Bank of Washington, NC |
Paper currency dates back centuries in America. The Massachusetts Bay Colony issued notes to fund military expeditions in 1690. The Continental Congress issued notes to finance the Revolutionary War. Of course, these notes quickly lost their value, leading to the phrase “not worth a Continental.”
Most states, or banks, issued their own paper currency in the Federal and Antebellum periods. Many of these notes featured women. A $50 note from the Bank of Washington, North Carolina from 1855 featured five women. A $5 1858 note from the Merchants’ Bank of South Carolina features a woman with the state seal. Likewise, a woman is portrayed on the $100 note from The Union Bank of Augusta, South Carolina. These three examples all have something in common. The woman is not an actual person, but the personification of Liberty. She is portrayed holding a spear with a liberty cap on top. This item is closely linked to the French Revolution, when the “pileus,” a hat worn by freed Roman slaves, was adopted as one of the symbols of the revolutionary forces. Similar to the Scythian cap, with which it is often conflated, the pileus represents freedom, so iconographic figures of Liberty frequently wear it or hold it aloft.
Confederate currency also featured women, often Native American women, and at times Greek or Roman goddesses, such as Victory (Nike), Athena, or Justice, which all appeared on various $100 notes. But the Confederate Treasury Department broke with tradition by placing Lucy Pickens on three different notes.
Often referred to as the “Queen of the Confederacy,” Lucy Holcome Pickens is an interesting story. She was born in La Grange, Tennessee, in 1832, and when she was 16, moved with her family to Marshall, Texas. In 1858, she married Col. Francis W. Pickens, a very wealthy South Carolina planter. Colonel Pickens and his bride were soon were on their way to Russia, where he served as United States ambassador.

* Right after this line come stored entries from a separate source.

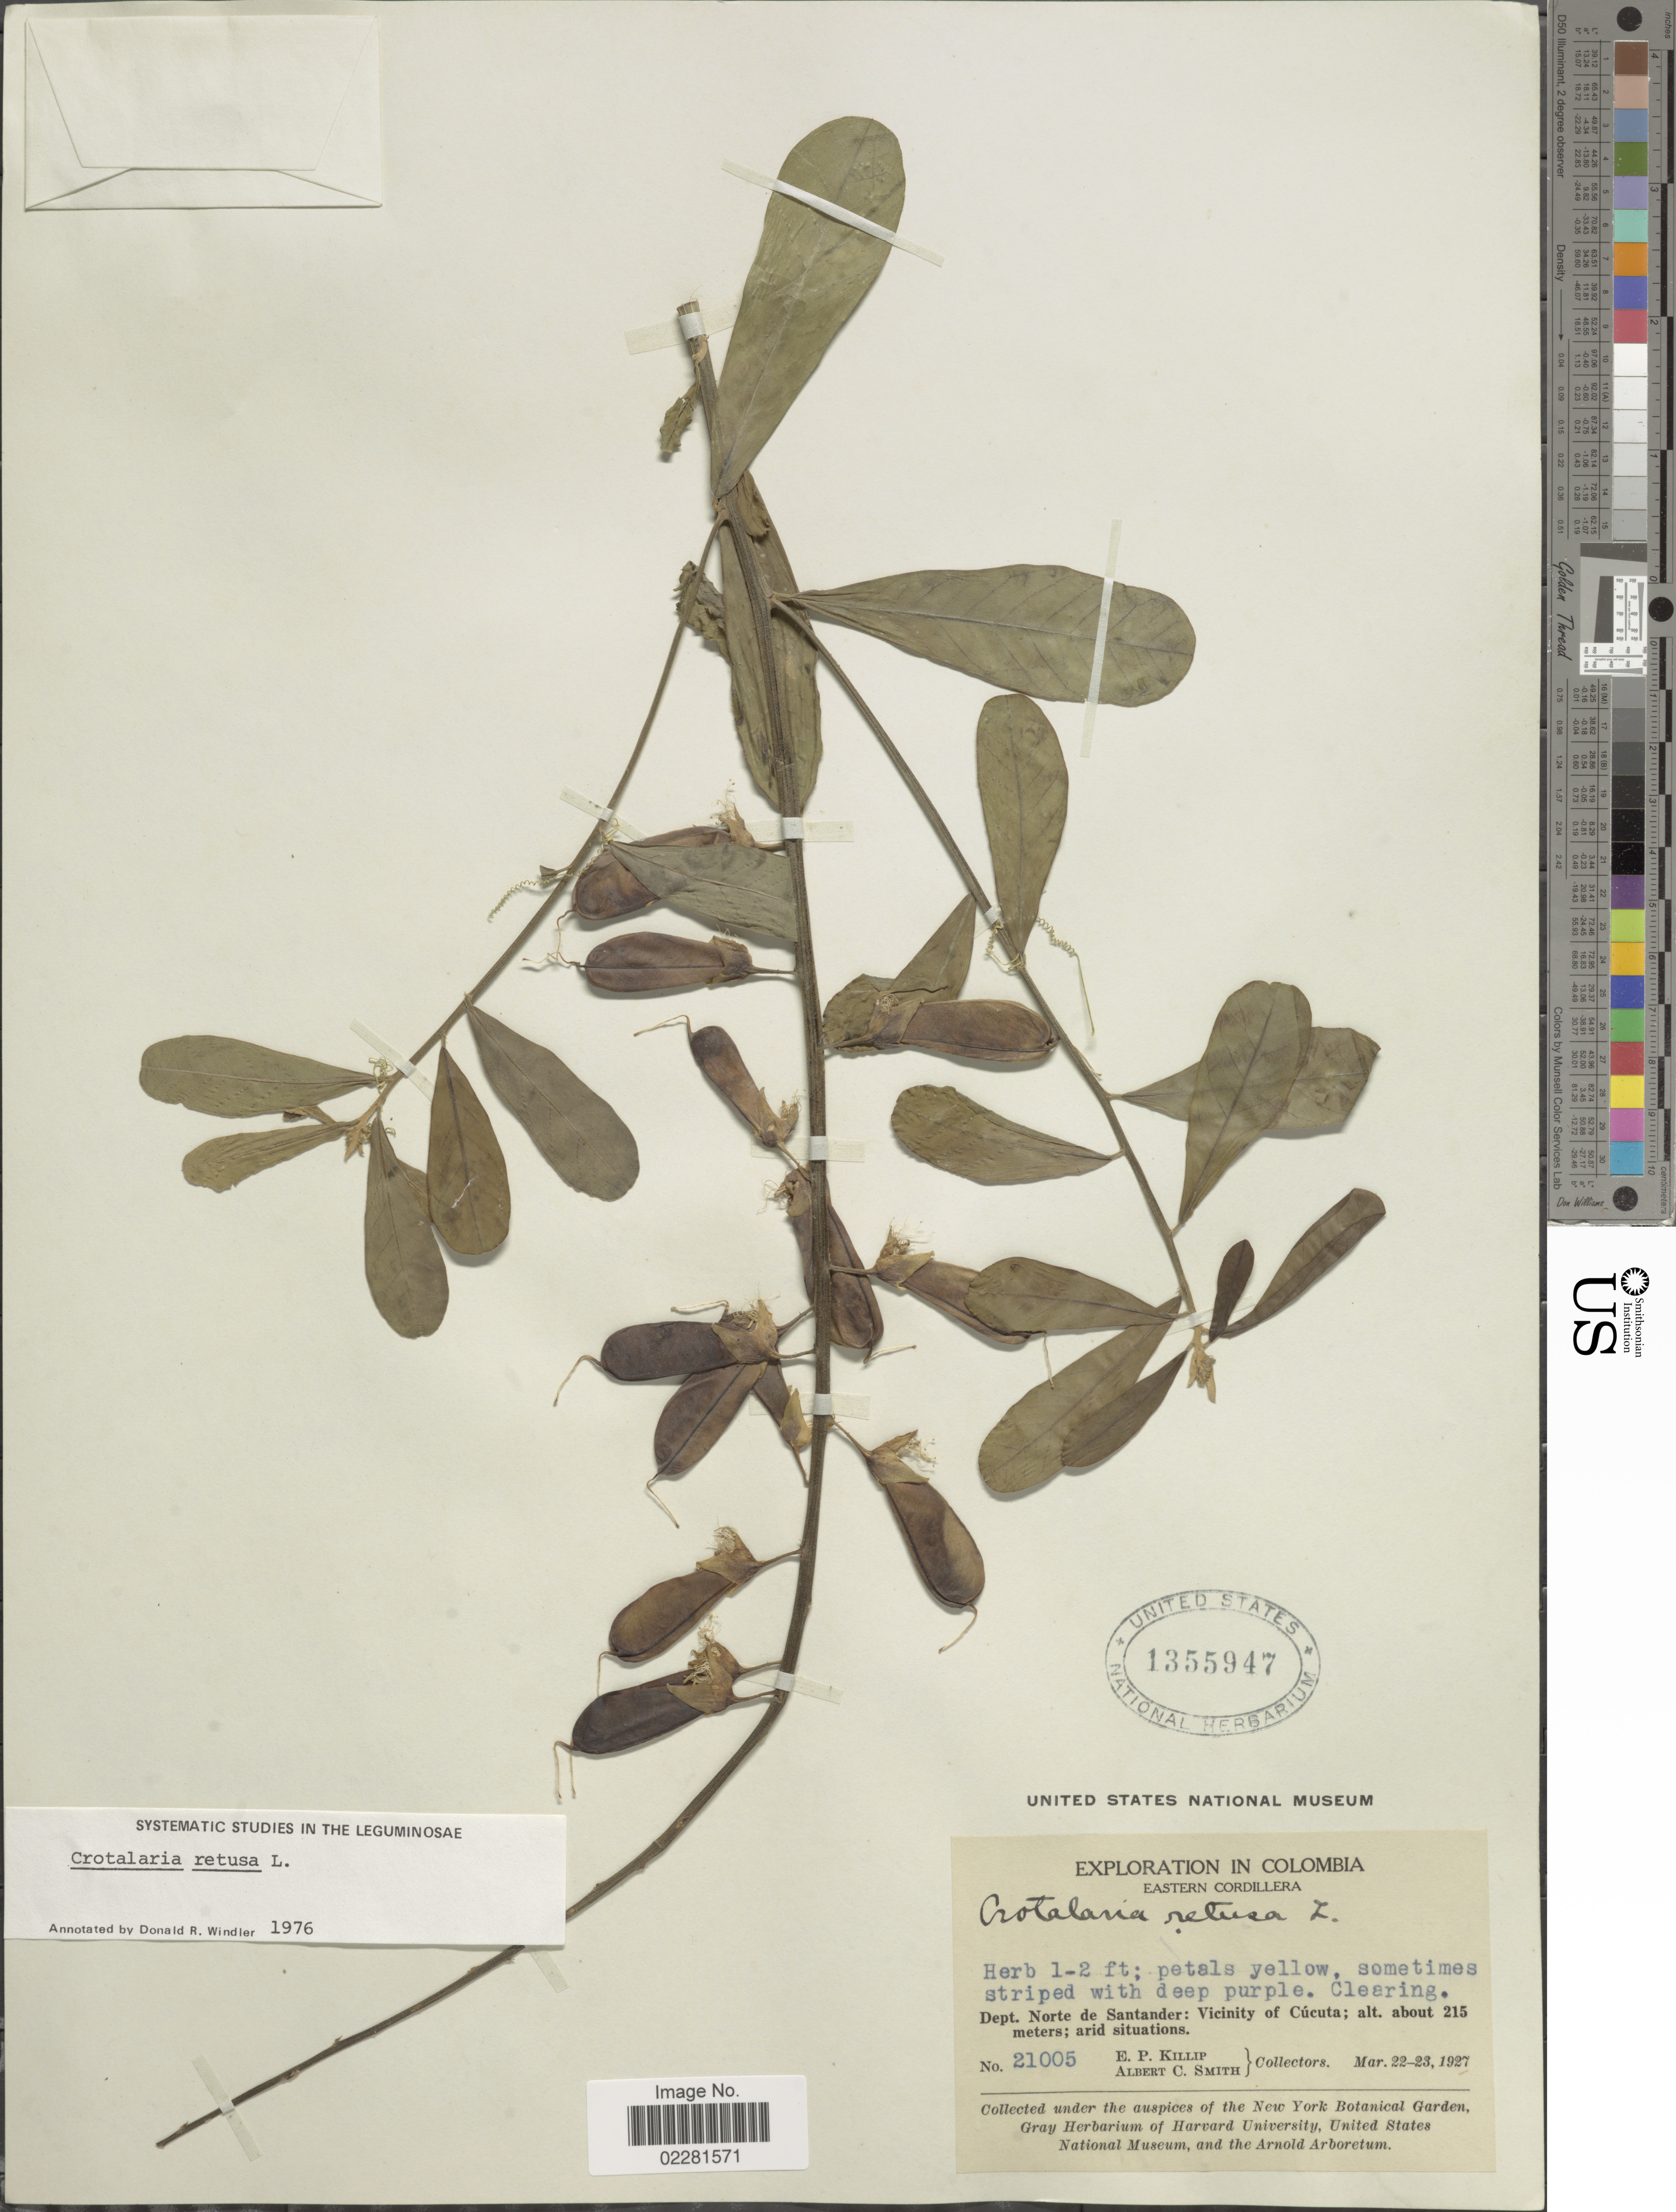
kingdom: Plantae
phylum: Tracheophyta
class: Magnoliopsida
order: Fabales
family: Fabaceae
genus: Crotalaria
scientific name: Crotalaria retusa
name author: L.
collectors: E. P. Killip & A. C. Smith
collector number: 21005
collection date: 1927-03-22/1927-03-23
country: Colombia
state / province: Norte de Santander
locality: Eastern Cordillera, Vicinity of Cucuta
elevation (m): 215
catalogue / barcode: US 1355947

Lucky became a favorite at the Russian Court of Czar Alexander II. On returning to the United States, and South Carolina, Colonel Pickens was elected governor of South Carolina in December 1860, three days before the state legislature voted to secede from the Union. Lucy was in Charleston and watched the bombardment of Fort Sumter in April 1861. Colonel Pickens continued to serve as governor of South Carolina through December 1862.Lucy Holcombe Pickens
Lucy Pickens was honored in many different ways. In the spring of 1861, she reviewed and presented a flag to the “Lucky Holcombe Legion.” She had sold her Russian jewels to help finance the Legion. Based on a proposal made by Confederate Treasury Secretary Christopher Memminger, in December 1862, Lucy Pickens’s portrait appeared on the Confederate $100 bill, and the Confederate $1 bill. She would also appear on revamped $100 notes in April 1863 and February 1864.[1]
Colonel Pickens died in January 1869. Lucy never remained, but managed three different properties, raised her daughter, worked to have a monument erected to the Confederate dead in Edgefield, and worked to have George Washington’s home, Mount Vernon, declared a historical monument.
Lucy was the only named woman on a piece of currency until Pocahontas, who appeared on the US $20 bill from 1865 to 1869, and again in 1875. Martha Washington appeared on the US $1 Silver Certificate in 1886.